Despite its higher proportion of retirees – or perhaps because of it, Florida is second only to California is terms of wine consumption, drinking 29 million 9-litres cases in 2018 (see Figure 2). Per capita GDP is much lower than the other target markets, however, at US$40,000. In the face of relatively poor economic measures, Wine Intelligence still ranks Florida as the third most attractive wine market in the USA.
Of the five states analysed here, Florida was the only one to experience growth in Australian wine exports in the year ended June 2019 (see Figure 4). The value of wine exports to Florida increased by 16 per cent to A$41 million.
Figure 4: Value of Australian exports by state
(Source: Wine Australia’s Export Approval System)

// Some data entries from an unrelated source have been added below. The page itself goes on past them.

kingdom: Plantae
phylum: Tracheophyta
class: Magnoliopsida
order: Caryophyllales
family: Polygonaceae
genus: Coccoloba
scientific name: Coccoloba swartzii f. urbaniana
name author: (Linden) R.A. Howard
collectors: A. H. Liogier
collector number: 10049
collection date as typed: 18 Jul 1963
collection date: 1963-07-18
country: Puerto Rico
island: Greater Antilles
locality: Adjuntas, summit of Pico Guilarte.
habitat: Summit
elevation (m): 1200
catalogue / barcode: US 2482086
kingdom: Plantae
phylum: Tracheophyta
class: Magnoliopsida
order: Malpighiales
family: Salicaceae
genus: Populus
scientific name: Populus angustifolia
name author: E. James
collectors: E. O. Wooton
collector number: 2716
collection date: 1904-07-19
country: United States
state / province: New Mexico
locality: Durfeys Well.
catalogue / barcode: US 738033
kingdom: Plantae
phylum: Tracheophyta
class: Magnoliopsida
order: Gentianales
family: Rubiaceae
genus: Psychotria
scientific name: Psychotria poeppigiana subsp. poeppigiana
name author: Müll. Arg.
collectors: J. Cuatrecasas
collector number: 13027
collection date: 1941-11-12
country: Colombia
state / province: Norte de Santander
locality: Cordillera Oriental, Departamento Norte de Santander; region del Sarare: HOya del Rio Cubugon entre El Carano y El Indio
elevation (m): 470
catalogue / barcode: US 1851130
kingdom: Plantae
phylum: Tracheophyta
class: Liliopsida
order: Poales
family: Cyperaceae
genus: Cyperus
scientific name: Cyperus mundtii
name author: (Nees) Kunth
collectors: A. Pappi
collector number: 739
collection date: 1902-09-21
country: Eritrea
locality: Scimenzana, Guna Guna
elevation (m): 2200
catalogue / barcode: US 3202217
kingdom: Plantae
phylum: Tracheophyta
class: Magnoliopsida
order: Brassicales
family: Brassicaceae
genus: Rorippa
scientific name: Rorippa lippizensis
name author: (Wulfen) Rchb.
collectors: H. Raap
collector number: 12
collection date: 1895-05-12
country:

Dallas, Texas (27 September)
The Lonestar State is home to 29 million people, making it the second most populous state in the USA. Dallas is the third largest city in the state, with 1.3 million residents. Texas is the largest state by area in the contiguous USA and is known for numerous large icons: a 17-metre cowboy called ‘Big Tex’ welcomes visitors to the State Fair; Dallas Fort-Worth Airport is bigger than the island of Manhattan; and the Dallas Cowboys’ Stadium could fit the entire Statue of Liberty with the roof closed.
However, the people of Texas do not have large drinking habits compared to the other key markets. Although their total wine consumption was nearly 21 million 9-litre cases in 2018, their population is more than twice that of Illinois, meaning that each person drinks much less (9.9 litres per person per year). This is the case with many of the states in the center of the country, which tend to be a lot more conservative in their drinking habits than the coastal regions (see Figure 5).
Figure 5: Per capita wine consumption by state
(Source: Impact Databank)
Wine Intelligence ranks Texas fourth in total wine market attractiveness, but sixth for imported wine. However, Texas has a higher awareness of Australian wines than the other key markets and the national average (see Figure 6).
Figure 6: Australian country of origin awareness by state
(Source: Wine Intelligence)
Los Angeles and San Francisco, California (1 and 3 October)
Saving what is widely agreed to be the biggest and most attractive wine market in the USA for last, the roadshow heads to California in October. California’s GDP is ranked fifth in the world on its own, after Germany and ahead of the United Kingdom.
The Golden State is home to 40 million residents, meaning 1 out of 12 USA residents lives there. It is ethnically diverse, with one quarter of its population born outside the USA. The state also contains the lowest and highest geographical points in the contiguous USA – Death Valley and Mount Whitney respectively. Although the GDP per capita is not as high as New York’s at US$59,000, with Hollywood and Silicon Valley within its borders there is plenty of wealth around.
Californians love wine; they drink 51 million cases of it a year, well ahead of second placed Florida. The one thing that counts against imported wine in California is the strength of the domestic category, since most American wine production takes place in the state. However, the sheer volume of wine consumption in California and the relative ease and integrity of business dealings, makes it the most attractive state for both domestic and imported wine, according to Wine Intelligence.
The California grocery channel grew by 1 per cent to US$1.7 billion in the year ended June 2019. Australia performed very well in the channel, growing by 7 per cent to US$22 billion. Australia exported A$154 million worth of wine to California in the same period, representing a 36 per cent value share of exports to the USA.